Scientists at WashU Medicine are laying the groundwork to rapidly respond to potential future pandemics caused by viruses from five understudied families.
The effort - whose aim is to develop strategies and tools to produce vaccines and antibody-based therapies in advance of future pandemic threats - is supported by two major grants from the National Institute of Allergy and Infectious Diseases (NIAID), part of the National Institutes of Health (NIH), which together will add up to more than $90 million in funding over the next three years.
One grant, totaling about $15.6 million per year for three years, is focused on the alphavirus and flavivirus families. These mosquito and tick-borne viruses cause arthritis, brain infections and congenital disease, and the best-known members include dengue, Zika, West Nile and chikungunya viruses. The other grant, for $14.7 million per year for three years, takes aim at virus families that include respiratory pathogens such as the mumps virus, as well as insect-borne viruses that cause high fevers such as Oropouche and Rift Valley fever viruses. Both grants are part of NIAID's newly established Research and Development of Vaccines and Monoclonal Antibodies for Pandemic Preparedness (ReVAMPP) Network, and WashU Medicine researchers are leading two components of the network.

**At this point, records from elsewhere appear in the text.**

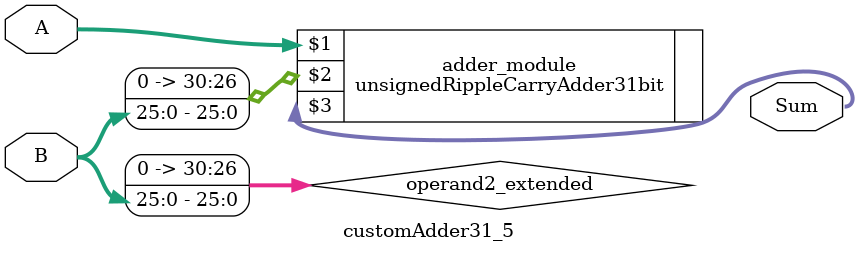
<source format=v>

module customAdder31_5(
                    input [30 : 0] A,
                    input [25 : 0] B,
                    
                    output [31 : 0] Sum
            );

    wire [30 : 0] operand2_extended;
    
    assign operand2_extended =  {5'b0, B};
    
    unsignedRippleCarryAdder31bit adder_module(
        A,
        operand2_extended,
        Sum
    );
    
endmodule
        
</source>
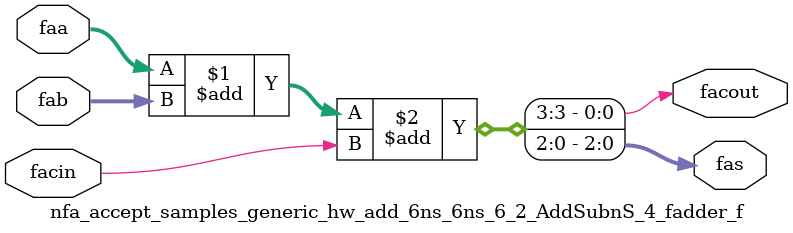
<source format=v>
module nfa_accept_samples_generic_hw_add_6ns_6ns_6_2_AddSubnS_4_fadder_f 
#(parameter
    N = 3
)(
    input  [N-1 : 0]  faa,
    input  [N-1 : 0]  fab,
    input  wire  facin,
    output [N-1 : 0]  fas,
    output wire  facout
);
assign {facout, fas} = faa + fab + facin;
endmodule
</source>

"If the COVID-19 pandemic taught us anything, it's that being prepared saves lives," says Michael S. Diamond, MD, PhD, the Herbert S. Gasser Professor of Medicine at WashU Medicine and the director of the ReVAMPP flavivirus and alphavirus program led by WashU Medicine. Diamond is also a professor of molecular microbiology and of pathology and immunology at WashU Medicine. "We had some preparation for the COVID-19 pandemic because of previous research on the related SARS and MERS viruses. But there are other viruses with potential to cause pandemics for which we are even less prepared. We don't have specific therapies for any of the flaviviruses or alphaviruses, and we don't know how to quickly make safe and effective vaccines for them, either."
The research programs focus on one or two prototype viruses from each family, using them to develop and evaluate vaccine platforms and antibody-based treatment approaches that can be rapidly adapted to generate safe and effective vaccines and drugs for other members of the families in case of an emerging pandemic.
"There's no way to predict when and where the next pandemic virus will emerge, so we need to be prepared for all possibilities."
Sean Whalen, PhD
In addition, the teams are working on optimizing antibody-based treatments. These drugs, commonly used to treat cancer and infections, are a crucial part of the pandemic response toolkit because they can be developed much more quickly than other kinds of drugs for infectious diseases. The challenge is that viruses can develop resistance that undermines their utility, which is why all the antibody-based therapies initially approved for COVID-19 became less useful as the virus evolved and were eventually withdrawn.
"There's no way to predict when and where the next pandemic virus will emerge, so we need to be prepared for all possibilities," says Sean Whelan, PhD, the Marvin A. Brennecke Distinguished Professor and head of the molecular microbiology department. Whelan is the director of the ReVAMPP paramyxovirus, peribunyavirus and phlebovirus program led by WashU Medicine. "We're identifying the principles that determine a strong immune response for these virus families, so we can apply those principles to rapidly design and produce protective vaccines as needed."